Work task A ::
Decide whether each statement agrees with the tax planning text. Answer yes or no and quote the words that settle it: (i) the art dealer was based in London; (ii) the investment manager proposed for the fund was a UK LLP; (iii) the mother inherited the property portfolio free from tax.
Work task B ::
Edit everything in the tax planning text from "The resulting structure" down to "costs of restructuring." so that "two-tier" becomes "three-tier", and write out that part in full.
== Document extract
In addition, we ensured that:
  • ­profits could be repatriated within (and out of) the structure with minimum tax leakage to enhance internal rates of return;
  • ­capital gains could be deferred as part of the restructuring to reduce tax leakage;
  • ­the structure could be ‘future-proofed’ as far as practicable; and
  • ­the proposals would be commercially and practically workable for our client on a day to day basis.
The resulting structure allowed our client to benefit from a two-tier holding structure that utilised onshore and offshore entities and struck an appropriate balance between tax optimisation and the one-off tax costs of restructuring.

A London based art dealer asked us to advise on the establishment of an international art trading fund that would provide off market trading, hedging, portfolio management and custodial services.

Our client wanted to target UK and non-UK investors for the fund and base the investment advisory activities in the UK.  As with all fund arrangements, the primary driver of the internal rate of return is the asset class itself.  In this case, we focussed on the esoteric nature of the underlying asset class in determining the operating structure of the fund.

We proposed a Guernsey fund with a UK limited company to act as the investment manager.  We could also have used a UK LLP but our client wanted the ability to ‘pool’ profits in the UK company.

The display of art created a significant area of concern for the fund.  Based on existing contractual arrangements, the fund could be exposed to tax in the local high tax jurisdictions (principally the UK and US).  We proposed restructuring the contracts and ensuring an independent third party would take possession of the art to shelter the fund from any potential foreign tax exposure.

In addition, we ensured the structure allowed:
  • ­the ability to repatriate profits from the underlying subsidiaries and fund vehicle with minimum tax leakage; and
  • ­sufficient flexibility to create tax enhancements for the individual investors on any eventual exit.
As with most onshore / offshore arrangements, we also highlighted the importance of maintaining the established control and management mechanisms of the fund.  This element is critical to the success of any international tax planning arrangement.

A UK family with an extensive property portfolio sought UK inheritance tax advice after the death of the patriarch in whose name the assets were held.  The mother had inherited the entire portfolio free from tax but, with ailing health, the family were concerned that 40% of the value of the estate would be lost on her death.  We were asked to consider ways in which the portfolio could be restructured to mitigate the tax charge.

The scope of UK inheritance tax is broad and planning needs to be undertaken with care. However, our client allowed us a large degree of scope to restructure the existing arrangements.  The first consideration was that on the death of the patriarch, the assets passed to his wife under the spousal exemption.  However, this transfer did not allow uplift in base cost of the assets that normally occurs on death.  We proposed transferring the property portfolio into a limited liability structure in order to defer a crystallisation of the latent capital gain in the portfolio.
====
== Dataset excerpts
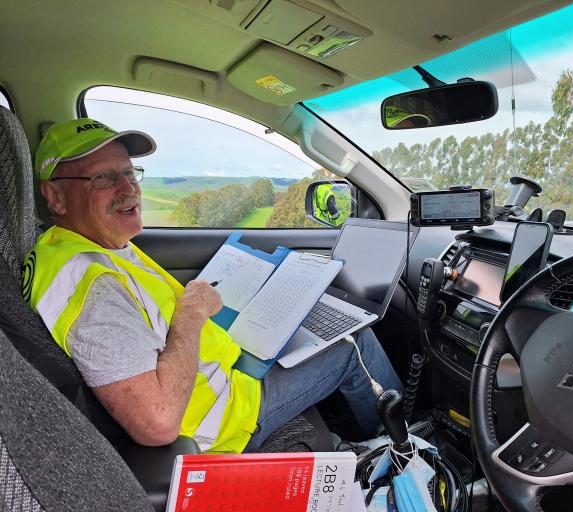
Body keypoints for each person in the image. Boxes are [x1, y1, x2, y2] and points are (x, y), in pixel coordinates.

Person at [24, 118, 403, 453]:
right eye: (103, 178)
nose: (127, 188)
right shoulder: (94, 289)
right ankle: (404, 447)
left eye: (129, 172)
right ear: (55, 195)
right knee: (353, 343)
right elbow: (157, 422)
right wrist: (191, 313)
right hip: (222, 424)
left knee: (305, 332)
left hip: (221, 379)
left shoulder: (71, 247)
====
Final answer A ::
(i) Yes: "A London based art dealer"
(ii) No: "We proposed a Guernsey fund with a UK limited company to act as the investment manager"
(iii) Yes: "The mother had inherited the entire portfolio free from tax"

Final answer B ::
The resulting structure allowed our client to benefit from a three-tier holding structure that utilised onshore and offshore entities and struck an appropriate balance between tax optimisation and the one-off tax costs of restructuring.